Conversely, if the terrorists took prisoners and did not torture them, I would do the same. This SHOULD be our policy. I believe most Americans would understand -- the liberals be damned. As stated by Wretchard and others, the double-standard exceeds any conceivable "goodwill" benefit
(and any "intelligence value" -- we have too many prisoners to interrogate properly, not too few). Of course, we get nothing but ill will from liberals and can expect nothing more.
In nature a scorpion could sting a lion
a small bite but powerfully toxic
Why should the cat with powerful paws
Refrain from batting it off it?
Jane-Nah, chewing gum isn't illegal. What's illegal is actually selling it.
We're an uptight bunch here in S'pore. Wish we could lighten up a bit more, but hey, can't have everything in life.
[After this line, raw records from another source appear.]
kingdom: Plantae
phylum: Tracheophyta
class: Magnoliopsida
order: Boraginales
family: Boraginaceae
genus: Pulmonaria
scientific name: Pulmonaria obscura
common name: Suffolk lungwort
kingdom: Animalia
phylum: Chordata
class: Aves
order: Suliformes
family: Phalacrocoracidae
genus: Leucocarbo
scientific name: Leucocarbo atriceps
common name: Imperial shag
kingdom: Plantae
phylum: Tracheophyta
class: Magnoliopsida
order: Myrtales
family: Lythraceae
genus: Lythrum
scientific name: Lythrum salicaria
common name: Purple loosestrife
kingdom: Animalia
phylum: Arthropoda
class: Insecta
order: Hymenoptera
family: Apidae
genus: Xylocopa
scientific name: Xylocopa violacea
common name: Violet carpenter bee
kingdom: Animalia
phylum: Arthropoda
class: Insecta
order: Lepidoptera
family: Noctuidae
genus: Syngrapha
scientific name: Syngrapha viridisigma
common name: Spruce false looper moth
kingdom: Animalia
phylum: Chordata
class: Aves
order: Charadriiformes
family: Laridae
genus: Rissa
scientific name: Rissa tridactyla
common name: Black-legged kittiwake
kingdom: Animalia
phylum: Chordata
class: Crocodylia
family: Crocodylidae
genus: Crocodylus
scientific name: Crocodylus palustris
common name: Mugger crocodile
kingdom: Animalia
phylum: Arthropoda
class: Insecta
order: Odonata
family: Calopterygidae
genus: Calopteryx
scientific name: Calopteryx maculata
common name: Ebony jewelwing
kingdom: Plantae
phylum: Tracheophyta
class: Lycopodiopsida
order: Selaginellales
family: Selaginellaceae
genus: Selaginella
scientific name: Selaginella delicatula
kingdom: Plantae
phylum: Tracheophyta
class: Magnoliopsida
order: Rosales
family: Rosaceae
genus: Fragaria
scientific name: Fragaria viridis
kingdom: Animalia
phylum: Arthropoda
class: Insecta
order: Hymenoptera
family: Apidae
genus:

As for human rights activists... well, quite a number of pragmatic S'pores think they're a bunch of wussy do-nothings who can't understand how the world is run.
Wobbly Guy,
Yes, her ridiculous teeth-whitening, breath freshening gum was confiscated at Customs going in. She’s enjoying her week there, working and buying lychees and jewelry at the market in her off-time. Remarked on how quick to smile everyone is. Feels safe there. Loves the "sultry" humidity and "schizophrenic" architecture of at least the part of town where she's staying. (Can she say that?!)
They are not in favor of "human rights" nor opposed to torture, they are simply anti-American and anti-Semitic. The later because they have always been anti-Semitic, the former, because the US killed their cherished dream of the Soviet Utopia.